Le billet du vaurien Roland Jaccard
J’ai rêvé cette nuit de passionnantes disputes philosophiques entre Malebranche et mon ami Marcel Conche. Il ne m’en restait que des bribes à mon réveil. J’avais atteint un sommet. Pour aussitôt replonger dans la médiocrité.
Un rêve de Cioran : il supprime un à un tous les mots de son vocabulaire. Après ce massacre, il ne reste plus qu’un rescapé : SOLITUDE. Il se réveille comblé. Ce n’est pas un rêve, c’est ce que je vis. Et, franchement, je suis tout sauf comblé. Parfois, une jeune fille me rejoint sous la couette. Une accalmie. Jamais pour bien longtemps. Peut-être eût-il mieux valu qu’elle ne vînt jamais.
La première question à se poser face à une femme : est-elle mythomane ou nymphomane. La réponse ne tarde jamais : les deux. J’ai toujours eu un faible pour les solitaires et plus encore pour les suicidaires. Elles au moins ont banni le mensonge et compris que leur vocation n’est pas d’être une esclave au service de l’espèce.
Il n’y a qu’une recette pour protéger sa solitude : savoir se rendre odieux. Je crois n’avoir pas démérité en la matière.
Cioran raconte – peut-être l’ai-je rêvé – qu’un moine d’Égypte, après quinze ans de solitude complète, reçut de ses parents et de ses amis tout un paquet de lettres. Il ne les ouvrit pas, il les jeta au feu pour échapper à l’agression des souvenirs. Il convient de s’évader de sa propre histoire. Celui qui n’a brisé aucun lien est un esclave qui mérite d’être traité comme tel.

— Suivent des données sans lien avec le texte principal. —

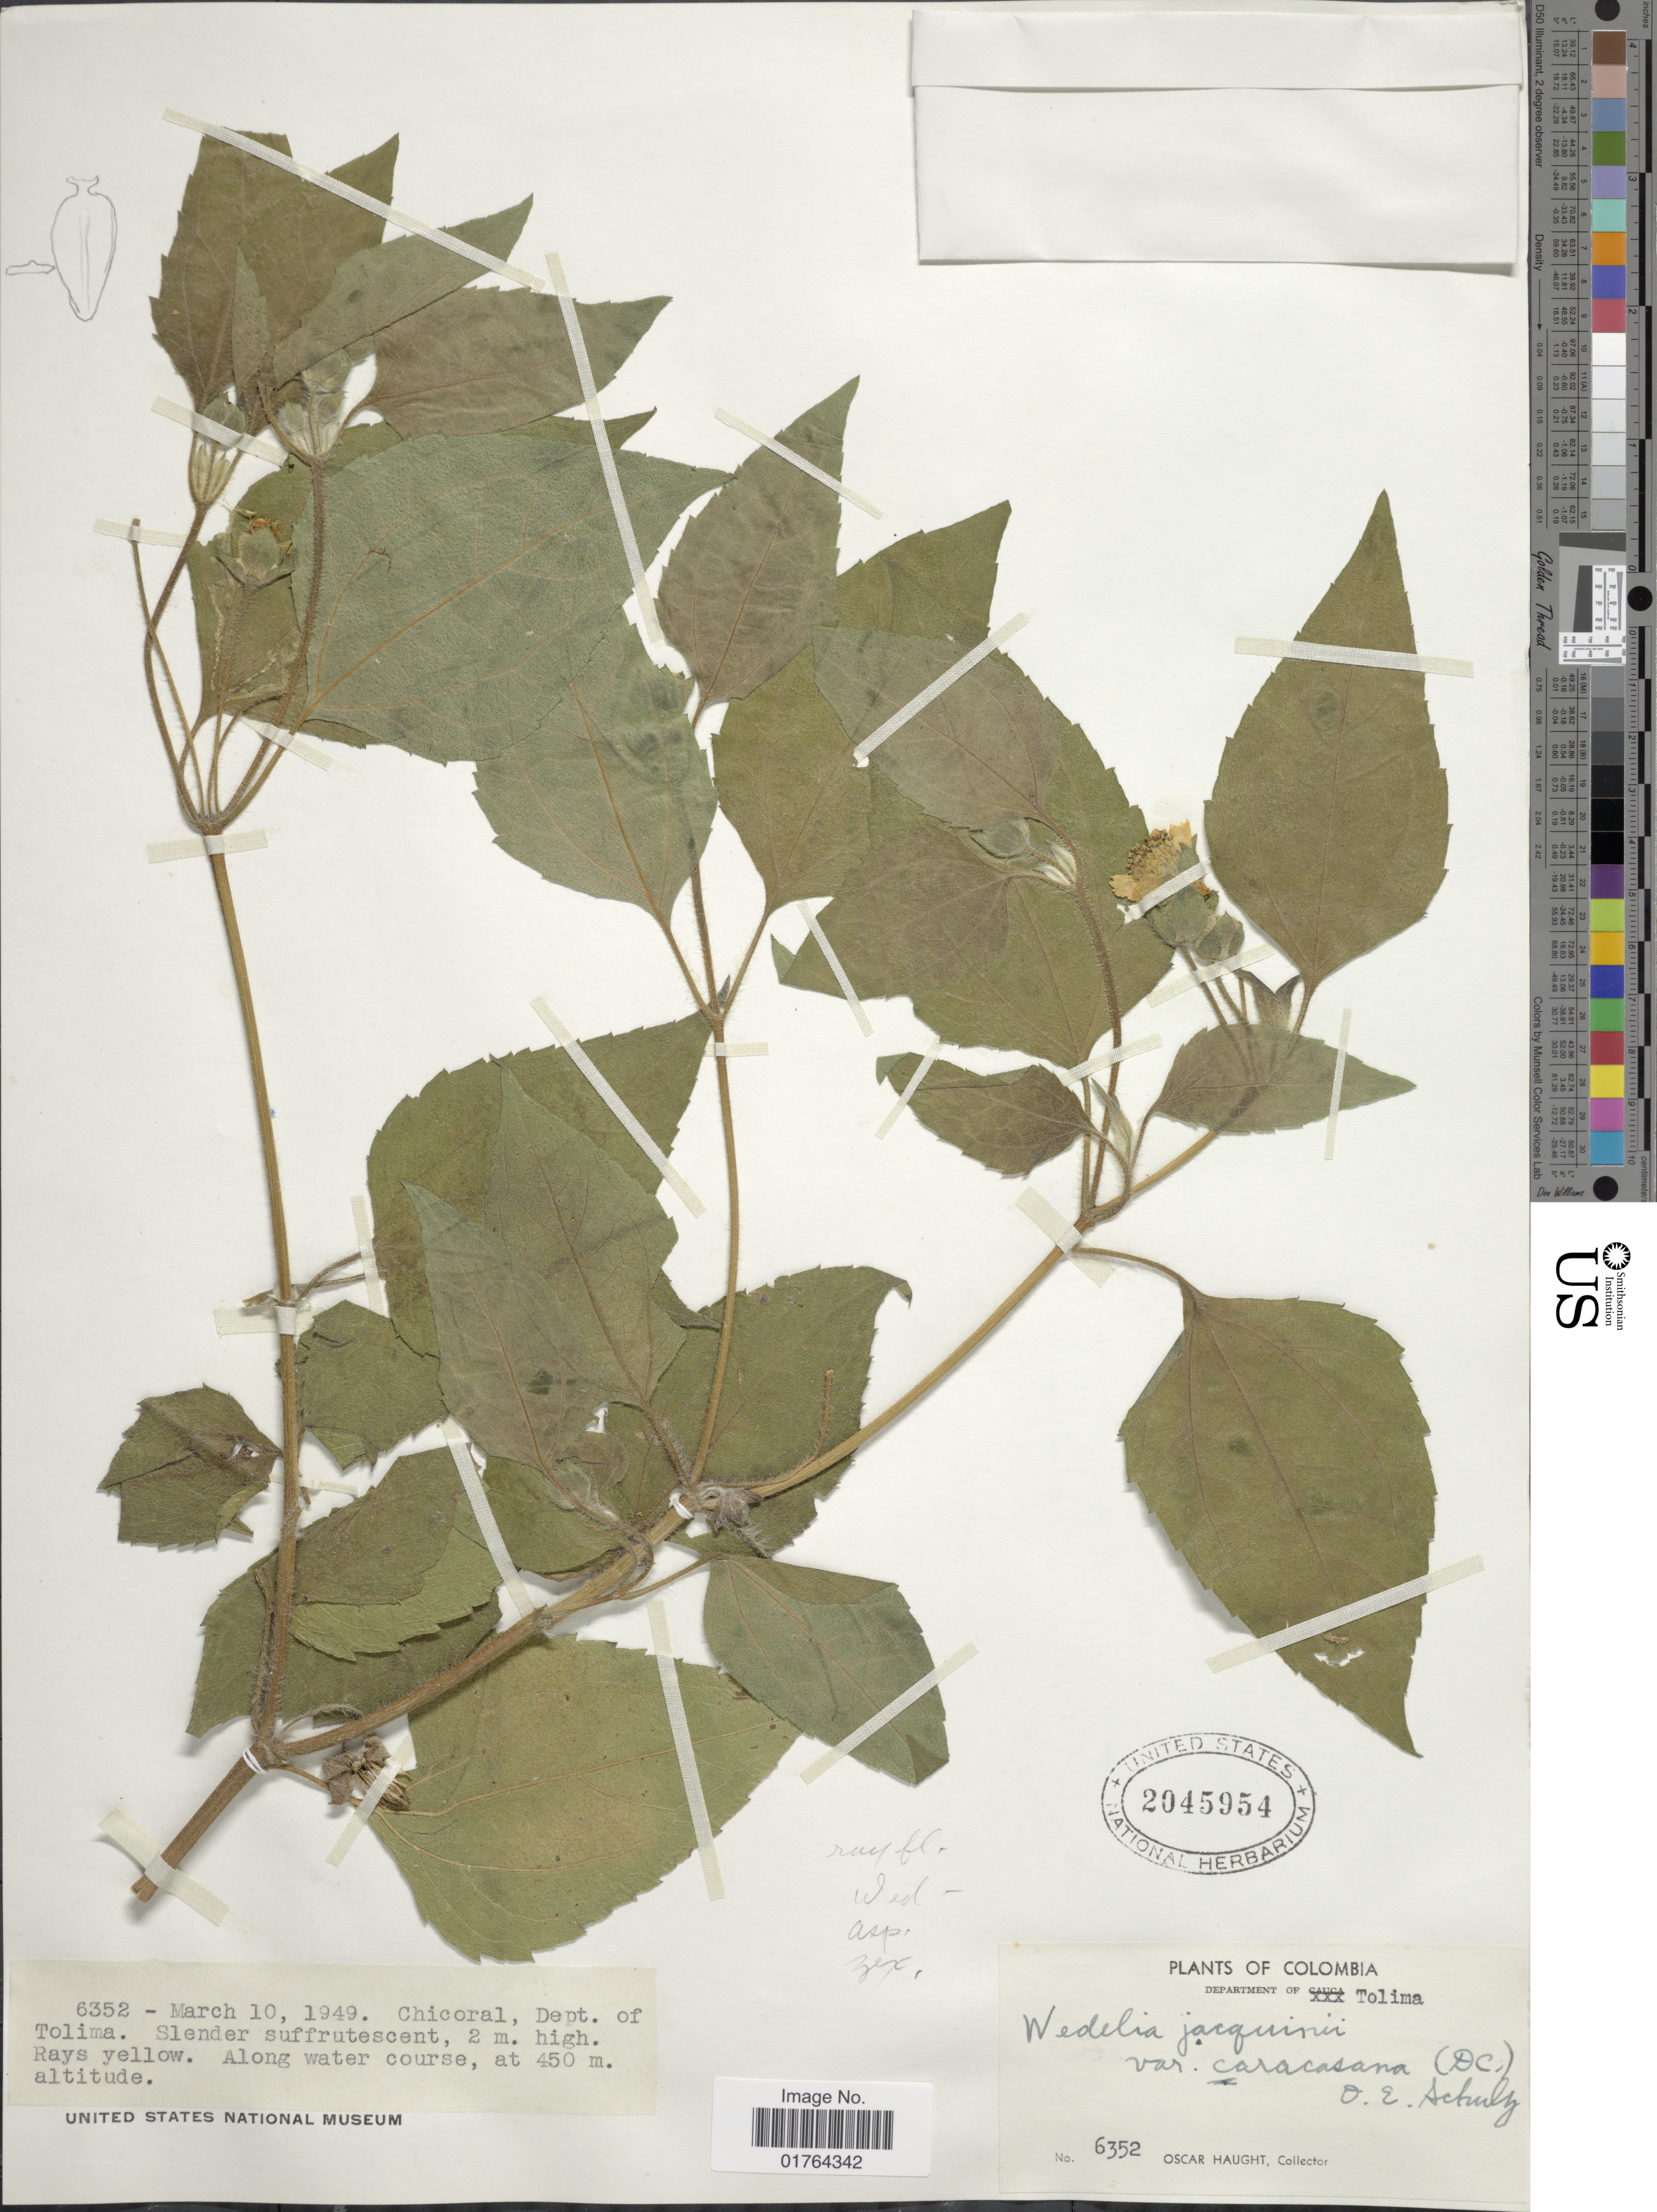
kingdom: Plantae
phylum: Tracheophyta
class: Magnoliopsida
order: Asterales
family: Asteraceae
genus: Wedelia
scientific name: Wedelia calycina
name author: Rich.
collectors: O. L. Haught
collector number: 6352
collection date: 1949-03-10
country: Colombia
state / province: Tolima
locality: Chicoral, Dept. of Tolima, Slender suffrutescent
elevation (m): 450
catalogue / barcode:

Idéalement, il conviendrait de blesser tout le monde. À commencer par ceux que l’on aime. C’est relativement facile : il suffit d’être franc avec eux. Ainsi, on sauvegarde sa solitude, on fait enfin le Vide. Le gouffre est là qui nous attend. Je me demande encore pourquoi je recule….il faudra que je pose la question à Malebranche ou à Marcel Conche qui arrive allègrement à cent ans.